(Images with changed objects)
□ □ □

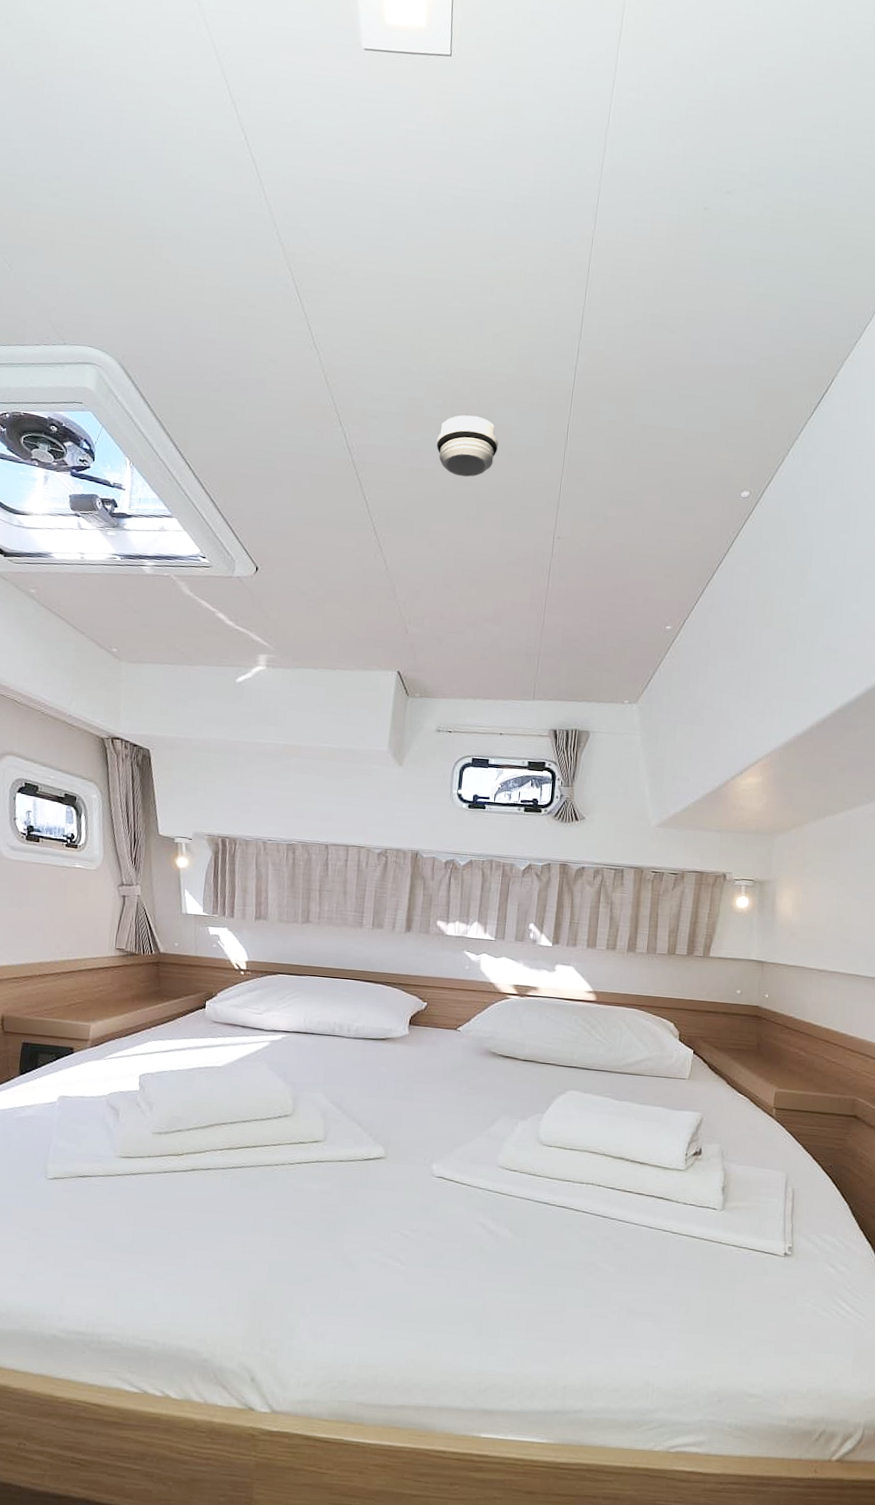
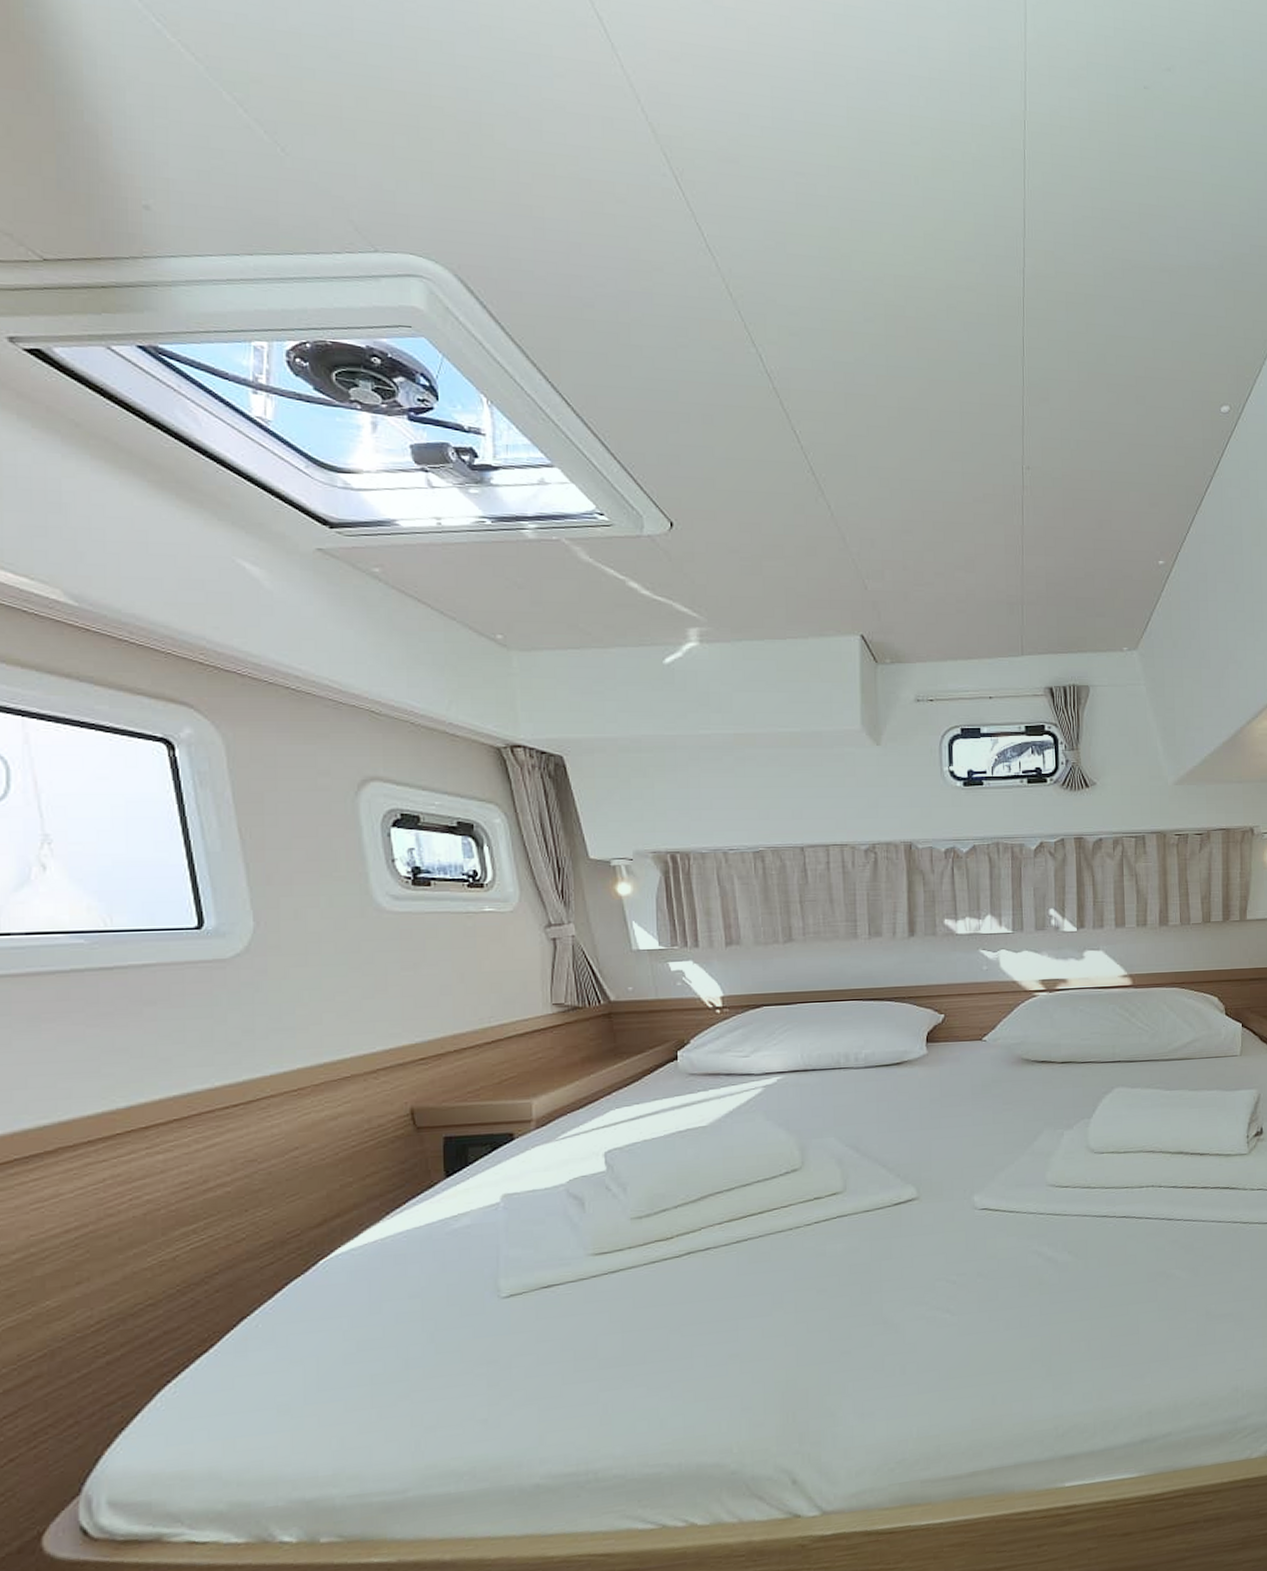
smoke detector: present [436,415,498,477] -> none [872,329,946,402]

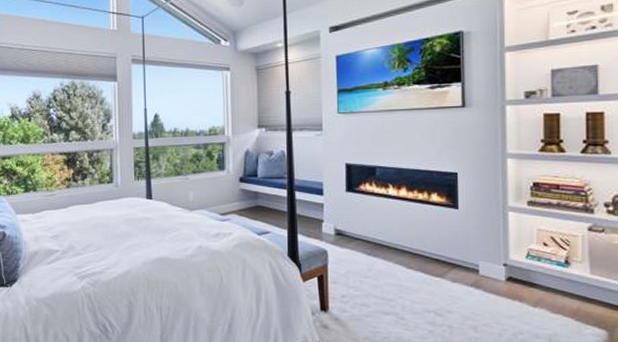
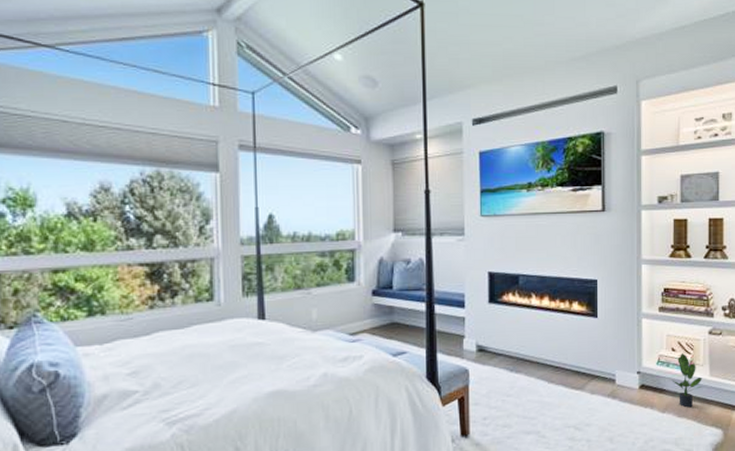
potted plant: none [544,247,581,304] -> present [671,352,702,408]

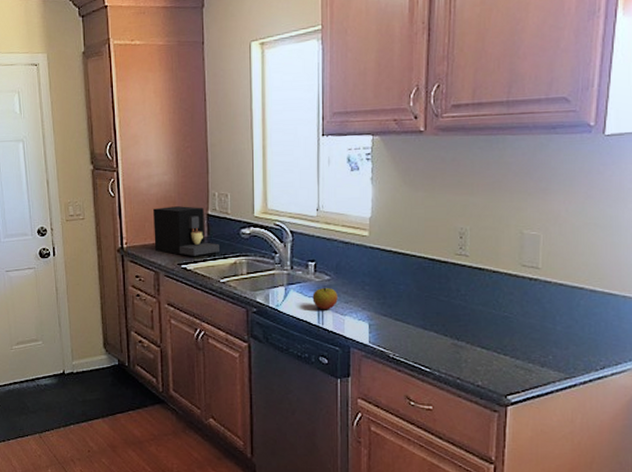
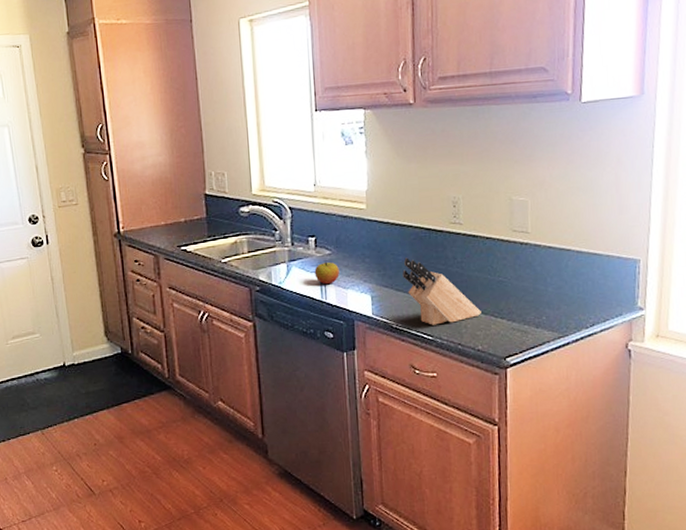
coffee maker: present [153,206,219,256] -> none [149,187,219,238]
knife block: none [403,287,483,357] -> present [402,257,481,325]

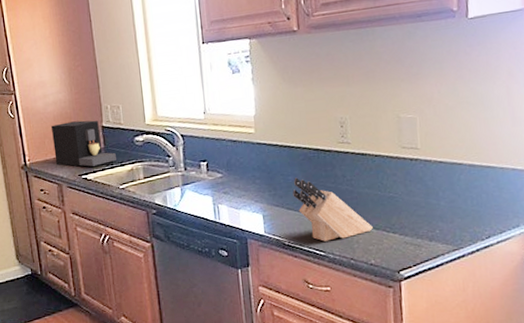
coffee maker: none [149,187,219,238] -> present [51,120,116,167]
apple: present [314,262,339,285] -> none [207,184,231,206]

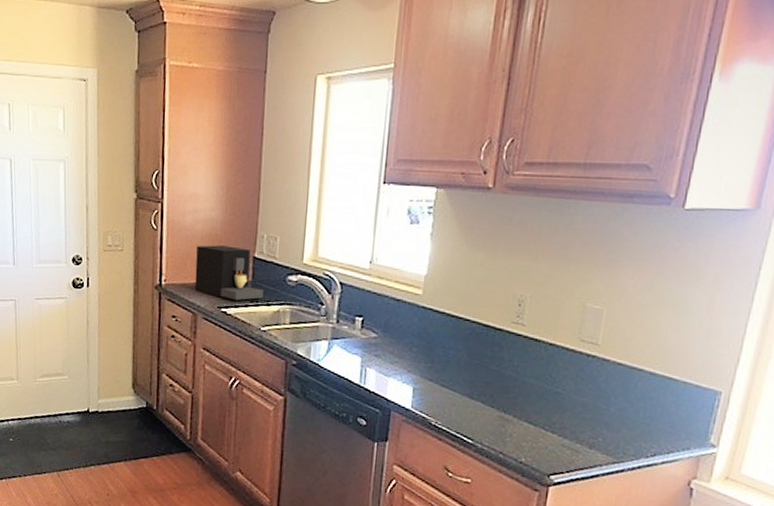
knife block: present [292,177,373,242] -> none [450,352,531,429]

□ □ □

• **Directions**:
Exercise for the records above: copy only the lines from the one with "coffee maker: present" to the one with "apple: present [314,262,339,285]", both ends kept, and drop the pictures.

• **Task response**:
coffee maker: present [153,206,219,256] -> none [149,187,219,238]
knife block: none [403,287,483,357] -> present [402,257,481,325]

coffee maker: none [149,187,219,238] -> present [51,120,116,167]
apple: present [314,262,339,285] -> none [207,184,231,206]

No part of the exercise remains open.